US President Barack Obama warned North Korea it would face retaliation for a crippling cyber attack on Sony Pictures over an irreverent film comedy that infuriated Pyongyang.
Obama said the movie giant had "made a mistake" in canceling the Christmas Day release of "The Interview," a madcap romp about a CIA plot to kill North Korean leader Kim Jong-Un.
Sony defended its decision, made after anonymous hackers invoked the 9/11 attacks in threatening cinemas screening the film, prompting theater chains to say they would not risk showing it.
An envoy for Pyongyang denied the secretive state was behind the hacking, which led to the release of a trove of embarrassing emails, scripts and other internal communications, including information about salaries and employee health records.
Addressing reporters after the FBI said Pyongyang was to blame, Obama said Washington would never bow to "some dictator."
"We can confirm that North Korea engaged in this attack," Obama said.
"We will respond. We will respond proportionately and we'll respond in a place and time and manner that we choose."
While the president said he was sympathetic to Sony's plight, he also said: "Yes, I think they made a mistake."
"We cannot have a society in which some dictator someplace can start imposing censorship here in the United States," he added.

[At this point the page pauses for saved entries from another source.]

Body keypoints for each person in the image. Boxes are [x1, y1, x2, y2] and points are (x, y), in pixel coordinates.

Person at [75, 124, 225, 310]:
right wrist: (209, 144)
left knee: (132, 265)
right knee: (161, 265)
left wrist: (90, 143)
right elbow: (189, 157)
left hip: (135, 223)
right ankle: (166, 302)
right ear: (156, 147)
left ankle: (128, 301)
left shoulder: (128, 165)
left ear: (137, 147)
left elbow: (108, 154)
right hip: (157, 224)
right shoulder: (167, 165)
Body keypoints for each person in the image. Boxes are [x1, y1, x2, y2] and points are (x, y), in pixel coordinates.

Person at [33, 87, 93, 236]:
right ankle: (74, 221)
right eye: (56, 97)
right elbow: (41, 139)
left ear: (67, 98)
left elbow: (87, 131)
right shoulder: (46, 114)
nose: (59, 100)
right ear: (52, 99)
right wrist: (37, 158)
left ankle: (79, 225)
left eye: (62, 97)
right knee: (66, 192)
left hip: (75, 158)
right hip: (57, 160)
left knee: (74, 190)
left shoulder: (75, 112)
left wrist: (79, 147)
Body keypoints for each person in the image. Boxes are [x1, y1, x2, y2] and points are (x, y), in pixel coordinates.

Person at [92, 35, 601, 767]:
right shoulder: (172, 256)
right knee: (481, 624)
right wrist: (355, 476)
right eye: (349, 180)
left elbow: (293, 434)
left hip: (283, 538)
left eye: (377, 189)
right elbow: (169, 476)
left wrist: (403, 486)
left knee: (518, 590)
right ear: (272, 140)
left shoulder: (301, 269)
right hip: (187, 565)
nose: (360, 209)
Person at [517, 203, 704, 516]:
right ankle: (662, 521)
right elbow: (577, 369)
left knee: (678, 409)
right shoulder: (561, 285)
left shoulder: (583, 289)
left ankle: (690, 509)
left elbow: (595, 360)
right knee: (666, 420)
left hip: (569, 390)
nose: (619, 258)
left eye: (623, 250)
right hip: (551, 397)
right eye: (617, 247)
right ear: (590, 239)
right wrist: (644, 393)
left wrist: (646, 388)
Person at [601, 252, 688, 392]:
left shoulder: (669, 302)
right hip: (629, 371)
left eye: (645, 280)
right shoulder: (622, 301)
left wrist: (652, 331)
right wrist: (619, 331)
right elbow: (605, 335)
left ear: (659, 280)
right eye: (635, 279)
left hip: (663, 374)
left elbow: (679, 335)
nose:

- 'Acts of intimidation' -
Just before Obama took the podium, the Federal Bureau of Investigation explained how it had concluded that North Korea was to blame.
The attackers used malware to break into the studio and render thousands of Sony Pictures computers inoperable, forcing the company to take its entire network offline, the FBI said.
It said analysis of the software tools used revealed links to other malware known to have been developed by "North Korean actors."
The FBI also cited "significant overlap" between the attack and other "malicious cyber-activity" with direct links to Pyongyang, including an attack on South Korean banks carried out by North Korea.
"Such acts of intimidation fall outside the bounds of acceptable state behavior," the agency said in a statement.
There was "no evidence" that North Korea had acted in concert with another country, Obama said, after reports that China -- Pyongyang's only ally -- had possibly provided assistance.
Chinese state newspaper the Global Times lashed out at "The Interview" on Saturday as "senseless cultural arrogance" in an editorial.
Senior Republican lawmaker John McCain -- the incoming chairman of the Senate Armed Services Committee -- called the cyber attack an "act of war."
And senior Democratic Senator Robert Menendez urged Secretary of State John Kerry to consider again designating Pyongyang a state sponsor of terrorism.
"This is an unacceptable act of international censorship which curtails global artistic freedom and, in aggregate, would seem to meet the definitions for acts of terrorism," Menendez wrote to Kerry.
For his part, Obama referred to it as a "crime."
Pyongyang's mission to the United Nations firmly denied any involvement.
"Our country has no relation with the hacker," North Korean political counselor Kim Song told AFP.
- 'Costs and consequences' -
Though denying involvement in the brazen November 24 cyber attack, Pyongyang has hailed it as a "righteous deed."
The North's top military body, the National Defense Commission, slammed Sony for "abetting a terrorist act while hurting the dignity of the supreme leadership," according to state news agency KCNA.
Hollywood filmmakers urged US authorities to do more to protect them against future cyber attacks, as experts estimated the attack could cost Sony Pictures hundreds of millions of dollars.
"We stand by our ('The Interview') director members Seth Rogen and Evan Goldberg and hope that a way can be found to distribute the film by some means, to demonstrate that our industry is not cowed by extremists of any type," said Directors Guild of America chief Paris Barclay.
Free speech advocates and foreign policy hawks have slammed Sony's decision to pull "The Interview" as cowardice in the face of a hidden enemy.
McCain said it set a "troubling precedent that will only empower and embolden bad actors to use cyber as an offensive weapon even more aggressively in the future."
But Sony vigorously defended the move, and said it still hoped to release "The Interview" on a different platform -- perhaps on demand or even online for free.
"We have not caved, we have not given in, we have persevered and we have not backed down," studio boss Michael Lynton told CNN.
"We have always had every desire to have the American public see this movie."
When asked how the film might be released, Lynton replied Sony was considering "a number of options" -- including putting it on YouTube for free.
Despite the controversy and the damaging hack, Lynton said he would have made the movie again, but acknowledged: "Knowing what I know now, we might have done some things slightly differently."